Darkstar’s News From Nowhere is transient and fragile. Upon first listen, I could only hear it as monotonous, and I still do if the light doesn’t shine a certain way at a particular time of day. But that seems to be part of their point. The lugging, languorous build to the finish is definitely a statement, a nod towards the human condition, and the level of subtlety in News From Nowhere is stunning when studied or when the listener allows the album in full to wash over them. But without that push, without these conditions, the album doesn’t reach the point of sublimity as intended: as simple as News From Nowhere is in structure, the listener really has to engage to work with it and meet it on its terms, and those terms are found in Darkstar’s points of deconstruction.
The band’s debut North distorted both the lines of genre — dubstep, in particular — and the very notion of what a band and its constituents can be, and it received widespread acclaim. Thankfully, the deconstruction of individuals and their relationship to both the core of the band and the genres in which they employ seems to carry over, if not pushed further on News From Nowhere. At a time when indie is being either swallowed up by flirtations with electronic music (see: Centipede Hz and MGMT’s ideas for their next release), moving farther away from the “dance floor” and further into one’s own core is an important step: more zen-centering than Dionysian.
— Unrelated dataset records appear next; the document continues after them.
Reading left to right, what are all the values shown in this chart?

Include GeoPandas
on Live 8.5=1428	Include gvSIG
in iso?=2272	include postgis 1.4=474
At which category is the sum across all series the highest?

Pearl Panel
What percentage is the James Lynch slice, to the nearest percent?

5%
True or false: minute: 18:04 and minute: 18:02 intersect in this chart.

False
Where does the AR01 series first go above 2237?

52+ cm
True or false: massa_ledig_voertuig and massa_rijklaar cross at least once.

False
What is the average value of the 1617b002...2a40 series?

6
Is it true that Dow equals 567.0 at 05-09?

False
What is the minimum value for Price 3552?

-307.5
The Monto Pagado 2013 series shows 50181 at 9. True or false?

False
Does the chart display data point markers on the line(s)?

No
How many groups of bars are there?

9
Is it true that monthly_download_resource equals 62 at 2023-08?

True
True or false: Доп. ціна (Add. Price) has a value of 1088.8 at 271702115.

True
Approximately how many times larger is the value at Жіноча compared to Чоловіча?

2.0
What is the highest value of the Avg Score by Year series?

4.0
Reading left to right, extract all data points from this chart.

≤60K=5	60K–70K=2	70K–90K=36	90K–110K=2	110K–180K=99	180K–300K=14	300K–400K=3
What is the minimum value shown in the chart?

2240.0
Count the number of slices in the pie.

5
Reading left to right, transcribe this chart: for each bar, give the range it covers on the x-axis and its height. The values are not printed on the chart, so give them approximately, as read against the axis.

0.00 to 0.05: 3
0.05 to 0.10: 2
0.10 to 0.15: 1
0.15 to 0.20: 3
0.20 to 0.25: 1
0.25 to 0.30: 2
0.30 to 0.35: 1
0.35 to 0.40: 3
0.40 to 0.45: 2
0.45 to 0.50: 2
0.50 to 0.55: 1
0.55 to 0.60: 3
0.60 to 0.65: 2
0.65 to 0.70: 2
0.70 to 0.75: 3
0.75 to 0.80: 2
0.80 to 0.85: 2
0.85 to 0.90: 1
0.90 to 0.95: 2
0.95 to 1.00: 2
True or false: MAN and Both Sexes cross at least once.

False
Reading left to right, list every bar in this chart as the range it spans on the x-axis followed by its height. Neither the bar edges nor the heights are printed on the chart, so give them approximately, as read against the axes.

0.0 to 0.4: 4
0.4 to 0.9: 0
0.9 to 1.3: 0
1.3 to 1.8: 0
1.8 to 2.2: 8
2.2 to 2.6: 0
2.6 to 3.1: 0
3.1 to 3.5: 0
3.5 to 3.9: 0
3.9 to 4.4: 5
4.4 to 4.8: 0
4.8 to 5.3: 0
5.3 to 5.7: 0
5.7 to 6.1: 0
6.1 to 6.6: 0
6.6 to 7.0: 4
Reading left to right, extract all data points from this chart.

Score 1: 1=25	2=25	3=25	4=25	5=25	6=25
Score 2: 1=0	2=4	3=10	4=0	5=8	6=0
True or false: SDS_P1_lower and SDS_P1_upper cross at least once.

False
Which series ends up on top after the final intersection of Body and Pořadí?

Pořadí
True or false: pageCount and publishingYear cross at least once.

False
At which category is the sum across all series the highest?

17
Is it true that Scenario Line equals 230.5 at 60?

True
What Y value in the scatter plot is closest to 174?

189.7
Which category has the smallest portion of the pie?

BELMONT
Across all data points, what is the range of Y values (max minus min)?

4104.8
Darkstar are essentially finishing the movement that they themselves helped start, which justifies the move from Hyperdub to Warp, a label known for its melding of man and machine, the physical and the technological.
News From Nowhere attempts to look past the trappings of electronic genres and devote themselves to a more spare genre source: ambient. Opening track “Light Body Clock Starter” immediately calls to mind Brian Eno’s experiments with Harold Budd or A Winged Victory For the Sullen, testing the grounds of the sustainability of tone both electronic and organic, the two meshing together and becoming indistinguishable. The voice is vocoded and shredded, making it more impressionistic, vaporous: getting to the core of a machine is Darkstar’s aim.
The impressions made are that the sublime, the relinquishing of the self can only come with work and time. “-” seems to come from a similar place as The King of Limbs’ latter tracks, which speaks to the notion of human fallibility and fragility, helping make News From Nowhere a decidedly beautiful album.